Text-based design files

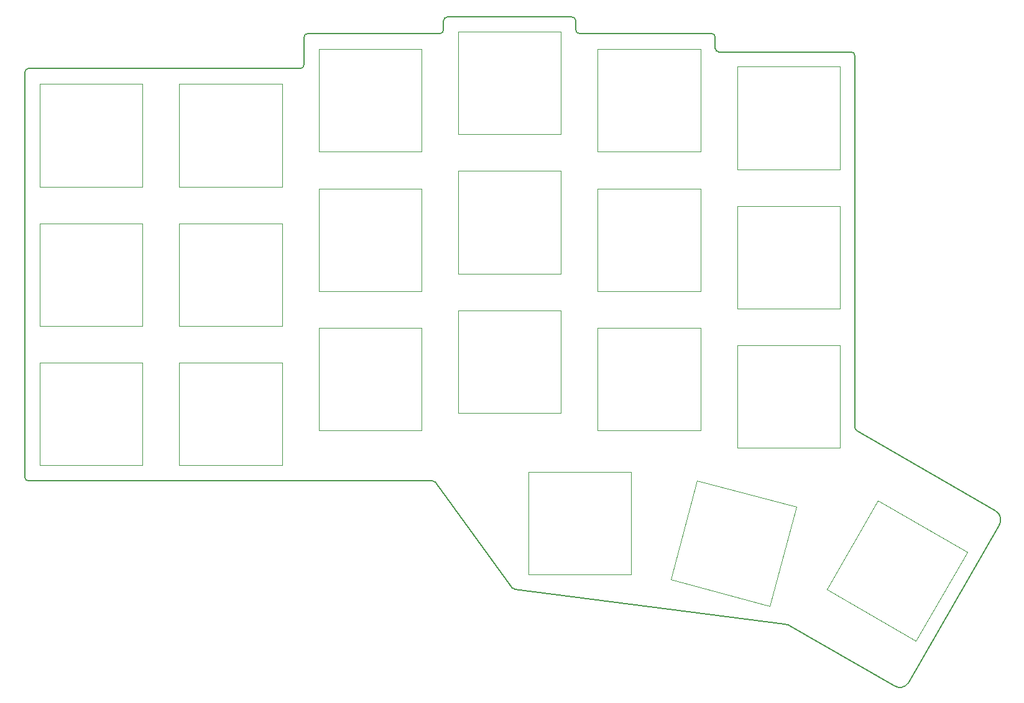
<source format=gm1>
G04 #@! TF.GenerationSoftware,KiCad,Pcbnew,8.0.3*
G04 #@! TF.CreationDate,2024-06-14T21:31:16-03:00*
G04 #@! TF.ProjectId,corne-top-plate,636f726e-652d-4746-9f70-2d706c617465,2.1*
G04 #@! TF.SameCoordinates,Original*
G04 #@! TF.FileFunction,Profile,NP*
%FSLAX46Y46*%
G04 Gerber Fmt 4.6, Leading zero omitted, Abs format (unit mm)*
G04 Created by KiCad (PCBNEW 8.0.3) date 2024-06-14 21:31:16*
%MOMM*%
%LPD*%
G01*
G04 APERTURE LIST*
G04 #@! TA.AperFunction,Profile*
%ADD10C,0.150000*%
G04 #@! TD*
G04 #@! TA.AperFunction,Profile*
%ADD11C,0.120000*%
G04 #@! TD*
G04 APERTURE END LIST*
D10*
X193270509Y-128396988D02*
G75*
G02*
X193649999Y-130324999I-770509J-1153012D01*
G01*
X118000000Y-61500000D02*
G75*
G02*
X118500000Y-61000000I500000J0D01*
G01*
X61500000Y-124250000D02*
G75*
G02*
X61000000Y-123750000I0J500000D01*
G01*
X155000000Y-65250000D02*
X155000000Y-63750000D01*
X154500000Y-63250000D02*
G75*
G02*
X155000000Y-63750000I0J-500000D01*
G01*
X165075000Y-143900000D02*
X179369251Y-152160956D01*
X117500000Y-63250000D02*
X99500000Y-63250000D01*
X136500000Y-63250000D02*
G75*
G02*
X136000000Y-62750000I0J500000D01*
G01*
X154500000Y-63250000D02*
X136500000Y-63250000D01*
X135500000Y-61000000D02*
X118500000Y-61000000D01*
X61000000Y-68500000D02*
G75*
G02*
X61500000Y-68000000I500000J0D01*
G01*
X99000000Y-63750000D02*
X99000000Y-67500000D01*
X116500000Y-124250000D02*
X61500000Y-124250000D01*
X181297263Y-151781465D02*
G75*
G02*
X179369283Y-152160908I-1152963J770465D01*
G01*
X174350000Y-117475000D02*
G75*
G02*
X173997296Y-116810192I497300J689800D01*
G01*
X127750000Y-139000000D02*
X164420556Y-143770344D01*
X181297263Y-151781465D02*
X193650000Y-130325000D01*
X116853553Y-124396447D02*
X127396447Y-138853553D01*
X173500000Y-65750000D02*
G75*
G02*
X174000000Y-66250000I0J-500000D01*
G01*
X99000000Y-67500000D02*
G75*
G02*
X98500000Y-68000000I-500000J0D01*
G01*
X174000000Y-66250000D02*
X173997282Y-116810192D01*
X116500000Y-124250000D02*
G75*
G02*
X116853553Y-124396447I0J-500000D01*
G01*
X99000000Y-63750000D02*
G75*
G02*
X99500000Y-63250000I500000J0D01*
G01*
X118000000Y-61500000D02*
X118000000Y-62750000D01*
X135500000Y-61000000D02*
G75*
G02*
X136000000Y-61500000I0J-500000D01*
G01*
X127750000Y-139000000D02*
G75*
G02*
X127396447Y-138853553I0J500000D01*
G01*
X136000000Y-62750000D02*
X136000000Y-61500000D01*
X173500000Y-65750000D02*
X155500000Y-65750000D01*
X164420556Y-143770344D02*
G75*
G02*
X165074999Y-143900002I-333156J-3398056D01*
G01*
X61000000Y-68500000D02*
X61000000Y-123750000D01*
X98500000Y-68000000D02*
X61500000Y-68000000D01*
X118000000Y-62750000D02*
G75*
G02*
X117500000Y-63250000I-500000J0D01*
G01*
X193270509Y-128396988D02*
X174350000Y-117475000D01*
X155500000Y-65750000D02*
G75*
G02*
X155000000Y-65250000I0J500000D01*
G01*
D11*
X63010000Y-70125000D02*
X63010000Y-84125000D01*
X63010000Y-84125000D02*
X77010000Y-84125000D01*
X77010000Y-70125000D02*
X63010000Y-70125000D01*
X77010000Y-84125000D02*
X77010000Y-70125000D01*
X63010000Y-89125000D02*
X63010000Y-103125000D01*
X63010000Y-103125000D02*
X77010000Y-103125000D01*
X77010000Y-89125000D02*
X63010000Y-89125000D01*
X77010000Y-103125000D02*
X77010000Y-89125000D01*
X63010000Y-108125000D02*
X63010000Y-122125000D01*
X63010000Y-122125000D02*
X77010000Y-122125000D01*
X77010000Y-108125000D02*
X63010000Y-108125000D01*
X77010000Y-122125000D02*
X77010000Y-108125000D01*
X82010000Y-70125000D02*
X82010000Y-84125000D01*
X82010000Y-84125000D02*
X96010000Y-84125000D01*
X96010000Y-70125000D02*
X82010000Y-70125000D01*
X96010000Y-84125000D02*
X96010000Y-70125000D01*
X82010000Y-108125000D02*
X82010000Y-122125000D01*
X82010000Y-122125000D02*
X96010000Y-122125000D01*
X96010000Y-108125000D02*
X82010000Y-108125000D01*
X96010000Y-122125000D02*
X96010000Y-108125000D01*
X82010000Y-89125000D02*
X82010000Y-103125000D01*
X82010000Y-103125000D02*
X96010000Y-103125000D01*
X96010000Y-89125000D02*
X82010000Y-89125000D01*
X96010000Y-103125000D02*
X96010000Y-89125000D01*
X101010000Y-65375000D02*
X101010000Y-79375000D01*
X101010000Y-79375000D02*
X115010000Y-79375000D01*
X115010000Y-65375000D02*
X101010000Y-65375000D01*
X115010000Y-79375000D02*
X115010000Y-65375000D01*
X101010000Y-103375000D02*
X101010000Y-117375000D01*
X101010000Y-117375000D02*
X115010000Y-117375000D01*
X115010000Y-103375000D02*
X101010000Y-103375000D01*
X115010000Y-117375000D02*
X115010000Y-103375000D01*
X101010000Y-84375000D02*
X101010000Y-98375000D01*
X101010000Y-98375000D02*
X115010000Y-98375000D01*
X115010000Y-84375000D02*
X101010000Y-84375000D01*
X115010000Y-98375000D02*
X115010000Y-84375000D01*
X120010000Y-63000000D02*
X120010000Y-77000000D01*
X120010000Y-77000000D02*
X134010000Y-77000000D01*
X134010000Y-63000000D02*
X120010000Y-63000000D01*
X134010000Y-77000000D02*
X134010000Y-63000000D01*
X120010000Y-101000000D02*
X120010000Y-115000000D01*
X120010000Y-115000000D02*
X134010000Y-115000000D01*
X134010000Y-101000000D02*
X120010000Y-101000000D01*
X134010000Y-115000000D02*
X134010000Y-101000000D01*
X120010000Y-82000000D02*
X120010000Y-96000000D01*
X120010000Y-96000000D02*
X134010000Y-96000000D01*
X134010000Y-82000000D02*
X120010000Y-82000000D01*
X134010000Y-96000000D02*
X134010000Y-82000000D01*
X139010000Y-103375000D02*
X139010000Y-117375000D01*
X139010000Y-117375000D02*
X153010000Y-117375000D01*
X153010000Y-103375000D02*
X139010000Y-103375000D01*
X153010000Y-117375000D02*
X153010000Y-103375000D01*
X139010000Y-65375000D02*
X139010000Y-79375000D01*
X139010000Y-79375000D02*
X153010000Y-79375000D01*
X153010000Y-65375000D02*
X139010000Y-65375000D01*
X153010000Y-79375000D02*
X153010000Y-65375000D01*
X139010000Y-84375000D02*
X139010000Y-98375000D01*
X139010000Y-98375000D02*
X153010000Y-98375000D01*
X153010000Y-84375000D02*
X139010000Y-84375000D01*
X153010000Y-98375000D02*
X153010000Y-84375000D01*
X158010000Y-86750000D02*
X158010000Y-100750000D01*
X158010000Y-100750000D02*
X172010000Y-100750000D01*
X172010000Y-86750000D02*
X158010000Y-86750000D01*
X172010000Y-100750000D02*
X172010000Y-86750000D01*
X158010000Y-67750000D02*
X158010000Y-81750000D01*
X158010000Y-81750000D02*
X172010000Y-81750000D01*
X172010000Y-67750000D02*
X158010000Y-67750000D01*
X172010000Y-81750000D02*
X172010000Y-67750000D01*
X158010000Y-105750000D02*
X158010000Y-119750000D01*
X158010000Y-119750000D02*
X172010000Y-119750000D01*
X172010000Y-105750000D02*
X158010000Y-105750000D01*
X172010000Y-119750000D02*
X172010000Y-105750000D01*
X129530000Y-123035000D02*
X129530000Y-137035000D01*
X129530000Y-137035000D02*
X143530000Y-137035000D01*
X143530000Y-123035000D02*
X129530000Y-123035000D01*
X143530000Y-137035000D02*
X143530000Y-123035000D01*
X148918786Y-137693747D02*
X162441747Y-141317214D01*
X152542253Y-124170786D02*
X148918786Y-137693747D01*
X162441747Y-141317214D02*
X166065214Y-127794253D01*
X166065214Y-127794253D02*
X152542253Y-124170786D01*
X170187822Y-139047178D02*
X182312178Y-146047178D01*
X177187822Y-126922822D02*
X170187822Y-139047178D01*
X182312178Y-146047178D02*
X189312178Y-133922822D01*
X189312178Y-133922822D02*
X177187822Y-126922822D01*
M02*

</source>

WHAT YOU ARE ASKED TO DO: When you reach the line holding "X120010000Y-77000000D01*" in the records above, begin reproducing exactly, stop after the line holding "X182312178Y-146047178D02*", and output nothing else.

ANSWER:
X120010000Y-77000000D01*
X120010000Y-77000000D02*
X134010000Y-77000000D01*
X134010000Y-63000000D02*
X120010000Y-63000000D01*
X134010000Y-77000000D02*
X134010000Y-63000000D01*
X120010000Y-101000000D02*
X120010000Y-115000000D01*
X120010000Y-115000000D02*
X134010000Y-115000000D01*
X134010000Y-101000000D02*
X120010000Y-101000000D01*
X134010000Y-115000000D02*
X134010000Y-101000000D01*
X120010000Y-82000000D02*
X120010000Y-96000000D01*
X120010000Y-96000000D02*
X134010000Y-96000000D01*
X134010000Y-82000000D02*
X120010000Y-82000000D01*
X134010000Y-96000000D02*
X134010000Y-82000000D01*
X139010000Y-103375000D02*
X139010000Y-117375000D01*
X139010000Y-117375000D02*
X153010000Y-117375000D01*
X153010000Y-103375000D02*
X139010000Y-103375000D01*
X153010000Y-117375000D02*
X153010000Y-103375000D01*
X139010000Y-65375000D02*
X139010000Y-79375000D01*
X139010000Y-79375000D02*
X153010000Y-79375000D01*
X153010000Y-65375000D02*
X139010000Y-65375000D01*
X153010000Y-79375000D02*
X153010000Y-65375000D01*
X139010000Y-84375000D02*
X139010000Y-98375000D01*
X139010000Y-98375000D02*
X153010000Y-98375000D01*
X153010000Y-84375000D02*
X139010000Y-84375000D01*
X153010000Y-98375000D02*
X153010000Y-84375000D01*
X158010000Y-86750000D02*
X158010000Y-100750000D01*
X158010000Y-100750000D02*
X172010000Y-100750000D01*
X172010000Y-86750000D02*
X158010000Y-86750000D01*
X172010000Y-100750000D02*
X172010000Y-86750000D01*
X158010000Y-67750000D02*
X158010000Y-81750000D01*
X158010000Y-81750000D02*
X172010000Y-81750000D01*
X172010000Y-67750000D02*
X158010000Y-67750000D01*
X172010000Y-81750000D02*
X172010000Y-67750000D01*
X158010000Y-105750000D02*
X158010000Y-119750000D01*
X158010000Y-119750000D02*
X172010000Y-119750000D01*
X172010000Y-105750000D02*
X158010000Y-105750000D01*
X172010000Y-119750000D02*
X172010000Y-105750000D01*
X129530000Y-123035000D02*
X129530000Y-137035000D01*
X129530000Y-137035000D02*
X143530000Y-137035000D01*
X143530000Y-123035000D02*
X129530000Y-123035000D01*
X143530000Y-137035000D02*
X143530000Y-123035000D01*
X148918786Y-137693747D02*
X162441747Y-141317214D01*
X152542253Y-124170786D02*
X148918786Y-137693747D01*
X162441747Y-141317214D02*
X166065214Y-127794253D01*
X166065214Y-127794253D02*
X152542253Y-124170786D01*
X170187822Y-139047178D02*
X182312178Y-146047178D01*
X177187822Y-126922822D02*
X170187822Y-139047178D01*
X182312178Y-146047178D02*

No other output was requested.